Even with terrible danger all around us, there was no better place to be, and so we continued to belt it out:

“When this is over, over and through / And all the changes have come and past
I want to meet you in the Big Sky Country / Just want to prove mama, love can last
I want to meet you in the Big Sky Country / Be kissing time, be kissing time goodbye / Just gonna prove it while the whole world collides.”

Throughout the years, each of Chris’s works offered a different satisfaction. Each new CD studies and interprets the human person, sharing in the blessings—and the hard lessons—of life. Chris never failed to capture the essence of life, how a life is really lived, and how it could deteriorate. Chris was a gifted storyteller who could say so much with so few, carefully chosen, words. Those words drenched in mentoring messages.

On November 20, 2005, Chris took his final breath. On his tenth anniversary, I felt compelled to finish this piece, which I began writing 10 years ago in his memory. His ability to break down barriers and highlight our common bonds is what made him a sublime mentor. The world really could use Chris right now.

The last time I saw Chris Whitley was at Club Passim, in Cambridge, Massachusetts. There was no finality in that experience though. I own every CD he ever made.

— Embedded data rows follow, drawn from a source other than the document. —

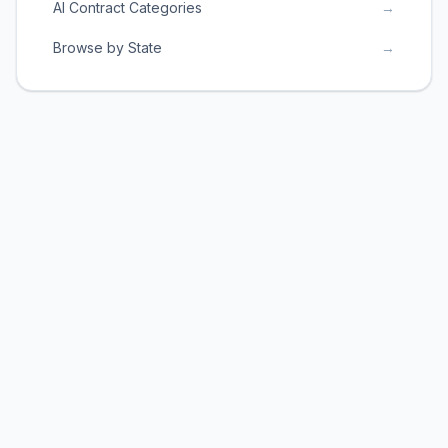
AI Contract Categories
→
Browse by State
→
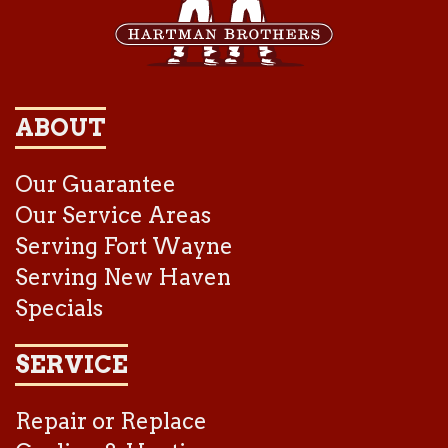
ABOUT
Our Guarantee
Our Service Areas
Serving Fort Wayne
Serving New Haven
Specials
SERVICE
Repair or Replace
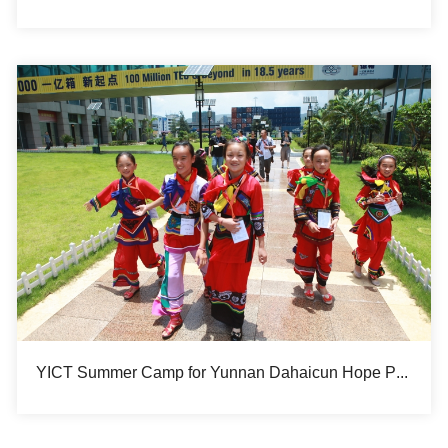
YICT Summer Camp for Yunnan Dahaicun Hope Primary School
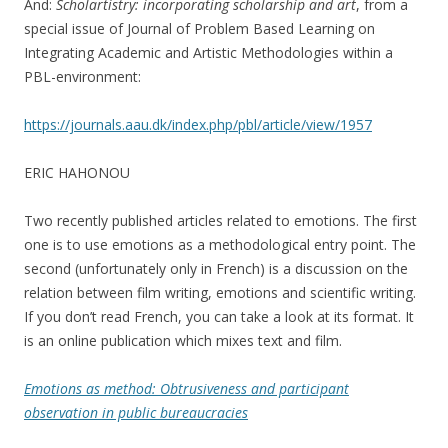
And:
Scholartistry: incorporating scholarship and art
, from a
special issue of Journal of Problem Based Learning on
Integrating Academic and Artistic Methodologies within a
PBL-environment:
https://journals.aau.dk/index.php/pbl/article/view/1957
ERIC HAHONOU
Two recently published articles related to emotions. The first
one is to use emotions as a methodological entry point. The
second (unfortunately only in French) is a discussion on the
relation between film writing, emotions and scientific writing.
If you don’t read French, you can take a look at its format. It
is an online publication which mixes text and film.
Emotions as method: Obtrusiveness and participant
observation in public bureaucracies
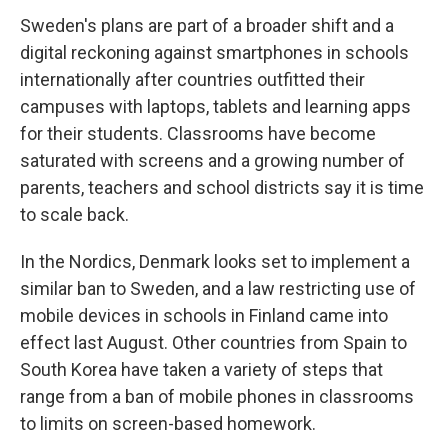
Sweden's plans are part of a broader shift and a
digital reckoning against smartphones in schools
internationally after countries outfitted their
campuses with laptops, tablets and learning apps
for their students. Classrooms have become
saturated with screens and a growing number of
parents, teachers and school districts say it is time
to scale back.
In the Nordics, Denmark looks set to implement a
similar ban to Sweden, and a law restricting use of
mobile devices in schools in Finland came into
effect last August. Other countries from Spain to
South Korea have taken a variety of steps that
range from a ban of mobile phones in classrooms
to limits on screen-based homework.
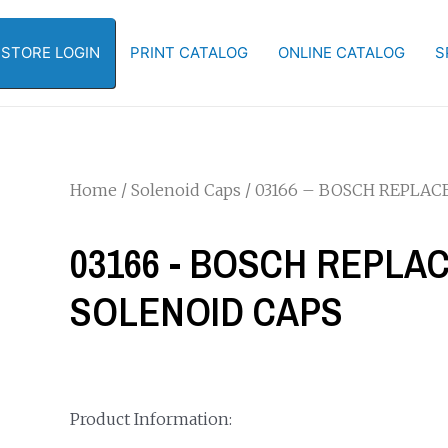
-STORE LOGIN
PRINT CATALOG
ONLINE CATALOG
S
Home
/
Solenoid Caps
/ 03166 – BOSCH REPLA
03166 - BOSCH REPL
SOLENOID CAPS
Product Information:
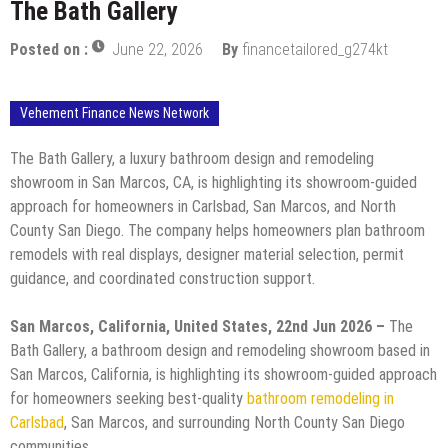
The Bath Gallery
Posted on :
June 22, 2026
By
financetailored_g274kt
Vehement Finance News Network
The Bath Gallery, a luxury bathroom design and remodeling
showroom in San Marcos, CA, is highlighting its showroom-guided
approach for homeowners in Carlsbad, San Marcos, and North
County San Diego. The company helps homeowners plan bathroom
remodels with real displays, designer material selection, permit
guidance, and coordinated construction support.
San Marcos, California, United States, 22nd Jun 2026 –
The
Bath Gallery, a bathroom design and remodeling showroom based in
San Marcos, California, is highlighting its showroom-guided approach
for homeowners seeking best-quality
bathroom remodeling in
Carlsbad
, San Marcos, and surrounding North County San Diego
communities.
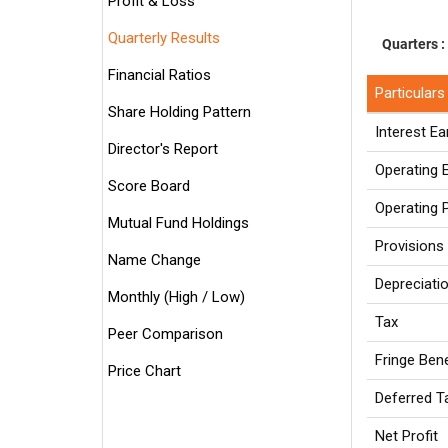
Profit & Loss
Quarterly Results
Quarters :
Financial Ratios
Particulars
Share Holding Pattern
Interest E
Director's Report
Operating
Score Board
Operating P
Mutual Fund Holdings
Provisions
Name Change
Depreciati
Monthly (High / Low)
Tax
Peer Comparison
Fringe Ben
Price Chart
Deferred 
Net Profit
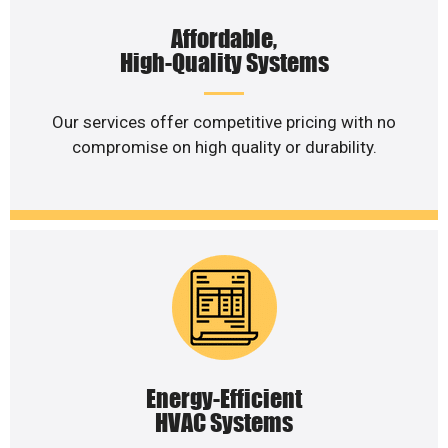
Affordable,
High-Quality Systems
Our services offer competitive pricing with no
compromise on high quality or durability.
Energy-Efficient
HVAC Systems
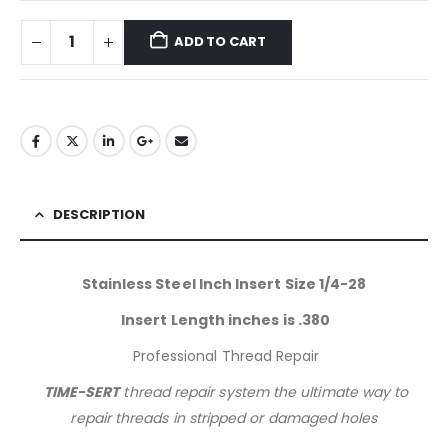
ADD TO CART
DESCRIPTION
Stainless Steel Inch Insert Size 1/4-28
Insert Length inches is .380
Professional Thread Repair
TIME-SERT
thread repair system the ultimate way to
repair threads in stripped or damaged holes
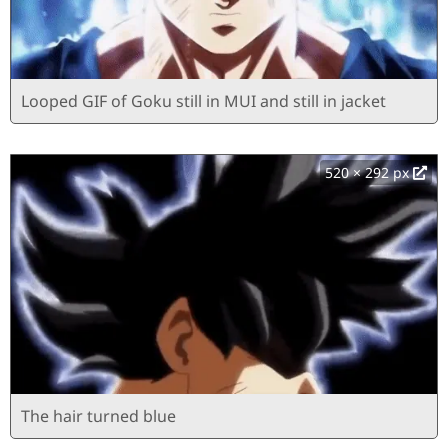
Looped GIF of Goku still in MUI and still in jacket
520 × 292 px
The hair turned blue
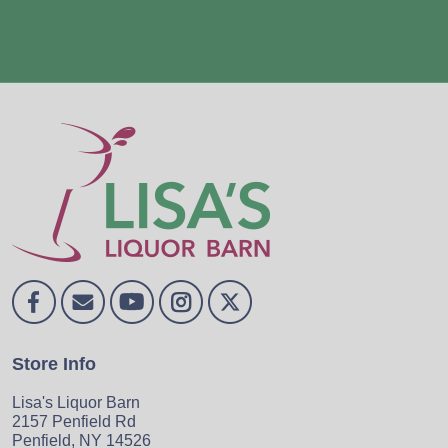
Store Info
Lisa's Liquor Barn
2157 Penfield Rd
Penfield, NY 14526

Pandora has a Chris Whitley Station. I just learned about the documentary “Dust Radio,” which I hope captures his high-voltage talent and primitive power. And I just discovered Trixie Whitley, his amazingly talented daughter.

The legacy of Chris Whitely is preserved, in his music and his memory, in his family, and in a new generation of songwriters who seem poised to fall under the spell of this daring, timeless artist.